> Collected data entries:
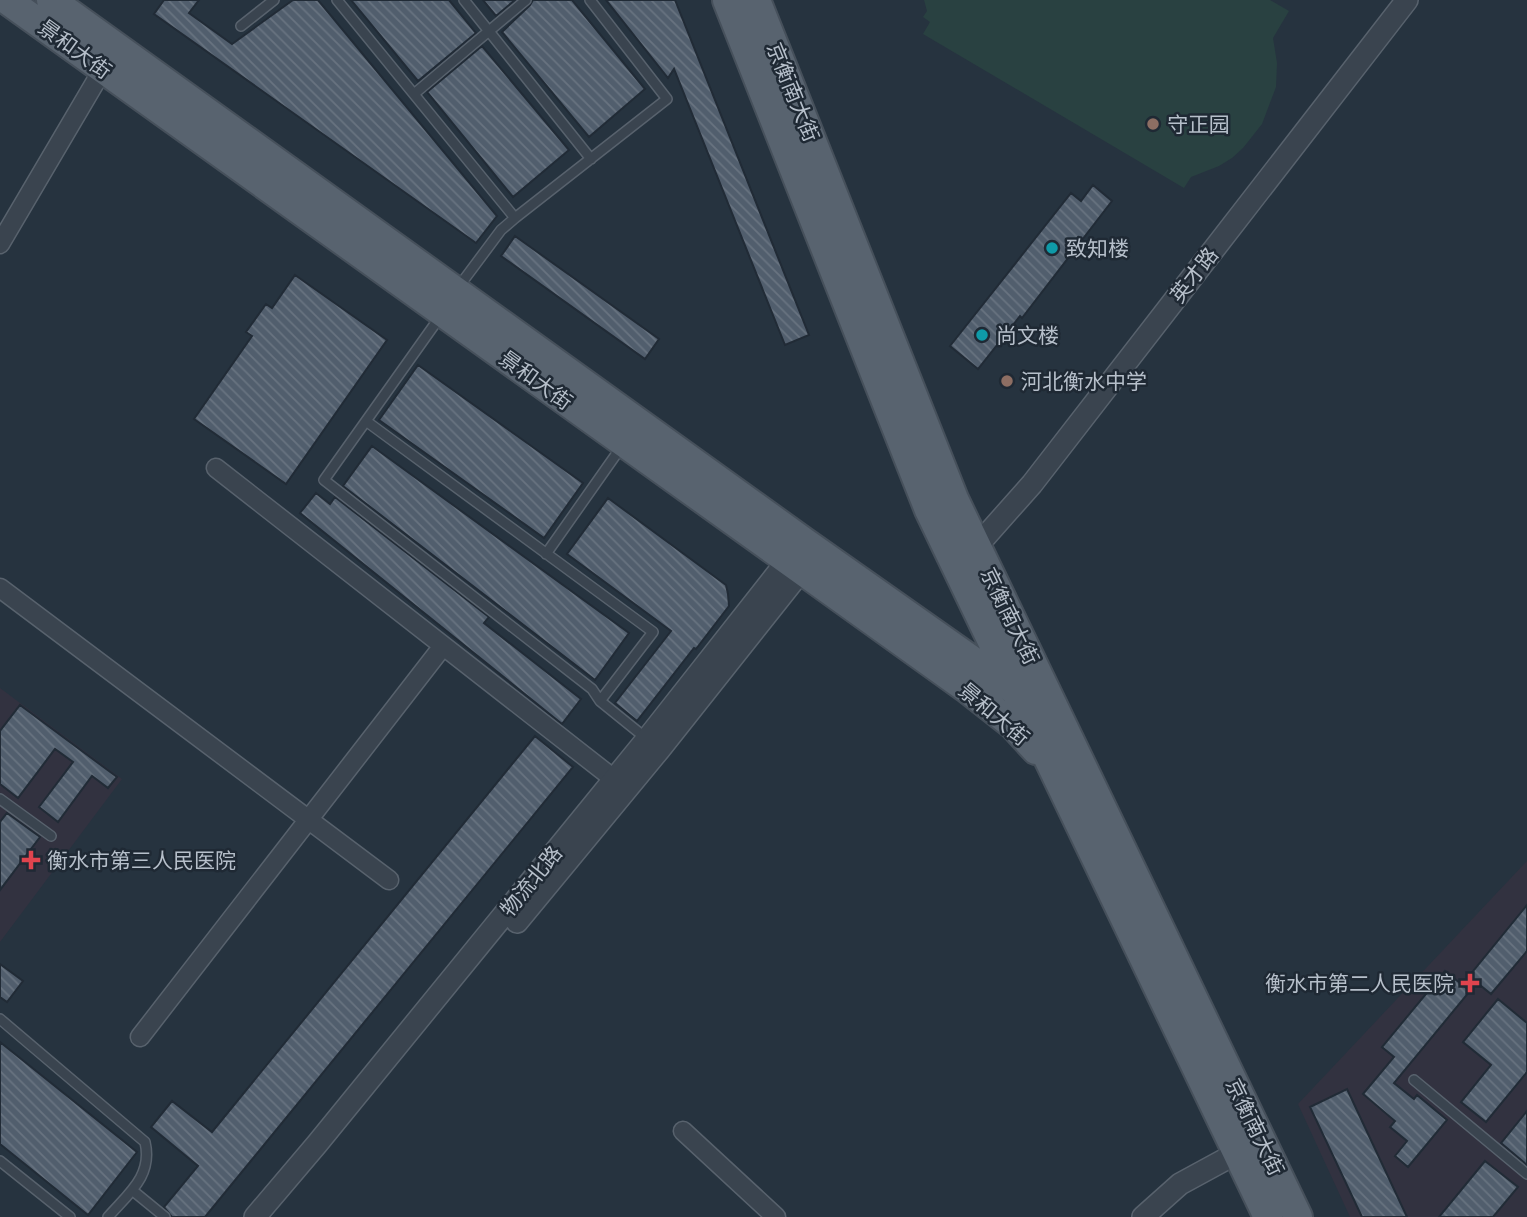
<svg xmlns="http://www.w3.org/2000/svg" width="1527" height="1217" font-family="'PT Sans','Noto Sans SC',sans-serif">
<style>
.medical{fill:#323240}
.park{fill:#294141}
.building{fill:url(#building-back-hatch);stroke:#212b36;stroke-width:2}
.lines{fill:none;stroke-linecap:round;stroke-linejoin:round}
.service-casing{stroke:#58626d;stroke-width:12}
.minor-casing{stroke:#58626d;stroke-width:21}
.tertiary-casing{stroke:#58626d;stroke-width:24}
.primary-casing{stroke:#46505b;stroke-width:32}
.service{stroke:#3a444f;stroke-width:9}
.minor{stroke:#3a444f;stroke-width:18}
.tertiary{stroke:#3a444f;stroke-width:21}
.primary{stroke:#58636f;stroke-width:28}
.education-dot{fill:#8d6e63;stroke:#1f2934;stroke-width:2.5}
.culture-dot{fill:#0f9aa8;stroke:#1f2934;stroke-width:2.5}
.health-dot{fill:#e0444e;stroke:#1f2934;stroke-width:2.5}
.labels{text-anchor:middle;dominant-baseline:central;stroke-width:5;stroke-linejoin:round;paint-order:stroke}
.street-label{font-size:21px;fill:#b6bfca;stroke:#1f2934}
.poi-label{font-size:21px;fill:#b6bfca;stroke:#1f2934;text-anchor:start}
</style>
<defs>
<pattern id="building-back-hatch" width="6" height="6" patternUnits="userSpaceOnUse" patternTransform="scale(1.75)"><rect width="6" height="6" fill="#515e6d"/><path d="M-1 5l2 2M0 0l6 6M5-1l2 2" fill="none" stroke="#687380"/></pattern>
</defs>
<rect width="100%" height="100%" fill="#26333f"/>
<path class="medical" d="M0 688 122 779 0 942Z
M1527 861V1217H1350L1298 1104Z"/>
<path class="park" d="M924 0H1270L1289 11 1273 38 1277 63 1276 87 1262 124 1243 148 1232 158 1219 166 1191 177 1184 188 923 34 930 22 923 17 927 11Z"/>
<path class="building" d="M164 0H199L189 13 232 44 293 0H318L497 216 476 243 154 14Z
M351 0H449L476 33 418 81Z
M483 0H515L496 16Z
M533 0H572L645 89 589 137 502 32 530 5Z
M606 0H675L809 335 785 345 674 69 668 78Z
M482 46 569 150 513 197 427 92Z
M1093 185 1112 201 1022 318 1020 316 978 369 950 346 1071 193 1081 201Z
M515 236 659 339 645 359 501 256Z
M295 275 387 340 286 484 194 419 252 336 246 332 266 304 272 308Z
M418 365 583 483 544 538 379 420Z
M372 446 629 633 595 680 343 486Z
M316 493 330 504 335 497 489 617 484 623 581 699 562 724 300 513Z
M608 498 726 585 728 594 729 606 696 649 694 648 637 721 615 703 671 631 567 554Z
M20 705 117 777 108 788 92 776 58 822 39 807 73 762 55 749 18 798 0 784V731Z
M535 736 573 767 205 1217H172L164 1207 198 1166 151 1127 172 1101 212 1132Z
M7 813 40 837 0 890V822Z
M1527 905V951L1491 994 1469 976Z
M0 964 23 981 7 1002 0 997Z
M1445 971 1470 991 1394 1083 1414 1099 1417 1095 1447 1120 1408 1167 1395 1156 1407 1141 1390 1127 1395 1121 1363 1094 1394 1057 1382 1047Z
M1498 999 1527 1023V1072L1486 1122 1461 1102 1491 1065 1463 1042Z
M0 1042 137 1152 88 1215 0 1144Z
M1347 1089 1361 1119 1407 1217H1362L1310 1107Z
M1527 1111V1165L1501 1143Z
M1485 1161 1518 1187 1493 1217H1439Z"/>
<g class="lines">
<g class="service-casing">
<path id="service" d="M337 0 515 218 667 99 590 0
M464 0 591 159
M241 26 274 0
M414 94 526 0
M457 289 501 230 515 218
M442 314 324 480 592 689 600 701 647 739
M366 421 653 632 600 701
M546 554 622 446
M0 799 51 836
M0 1019 145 1142C153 1176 128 1194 108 1217
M1414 1080 1527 1174
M0 1161 70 1217
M132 1190 165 1217"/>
</g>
<g class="minor-casing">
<path id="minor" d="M0 244 103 69
M216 468 610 776
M0 588 389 880
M140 1037 443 646
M683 1131 776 1217"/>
</g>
<g class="tertiary-casing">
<path id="tertiary" d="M977 546 1032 484 1407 0
M517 922 659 750 809 561
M255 1217 317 1144 647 739 795 551
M1143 1217 1180 1184 1237 1153"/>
</g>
<g class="primary-casing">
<path id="primary" d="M7 0 966 688 1013 725 1036 750
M51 0 803 541 1013 689
M727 0 929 510 1268 1217
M756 0 954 499 1298 1217"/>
</g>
<use href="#service" class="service"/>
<use href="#minor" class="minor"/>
<use href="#tertiary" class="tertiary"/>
<use href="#primary" class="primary"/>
</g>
<g class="education-dot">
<circle cx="1153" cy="124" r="7"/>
<circle cx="1007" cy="381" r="7"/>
</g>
<g class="culture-dot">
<circle cx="1052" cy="248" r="7"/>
<circle cx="982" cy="335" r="7"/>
</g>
<g class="health-dot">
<path d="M27.5 849.5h7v7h7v7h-7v7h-7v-7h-7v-7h7z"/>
<path d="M1466.5 972.5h7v7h7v7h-7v7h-7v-7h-7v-7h7z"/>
</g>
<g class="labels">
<g class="street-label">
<text transform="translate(75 49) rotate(36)">景和大街</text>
<text transform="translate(793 92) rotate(68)">京衡南大街</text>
<text transform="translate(1194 275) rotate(-52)">英才路</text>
<text transform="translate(536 380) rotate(36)">景和大街</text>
<text transform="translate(1010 616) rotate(64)">京衡南大街</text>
<text transform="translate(994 714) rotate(40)">景和大街</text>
<text transform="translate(531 881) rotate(-51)">物流北路</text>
<text transform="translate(1255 1127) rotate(64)">京衡南大街</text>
</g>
<g class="poi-label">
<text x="1167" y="124">守正园</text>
<text x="1066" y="248">致知楼</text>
<text x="996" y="335">尚文楼</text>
<text x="1021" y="381">河北衡水中学</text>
<text x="47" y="860">衡水市第三人民医院</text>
<text x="1454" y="983" text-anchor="end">衡水市第二人民医院</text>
</g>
</g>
</svg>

> Work to complete: Take every line from the data above that holds "lines" and copy it out.

> Solution:
.lines{fill:none;stroke-linecap:round;stroke-linejoin:round}
<g class="lines">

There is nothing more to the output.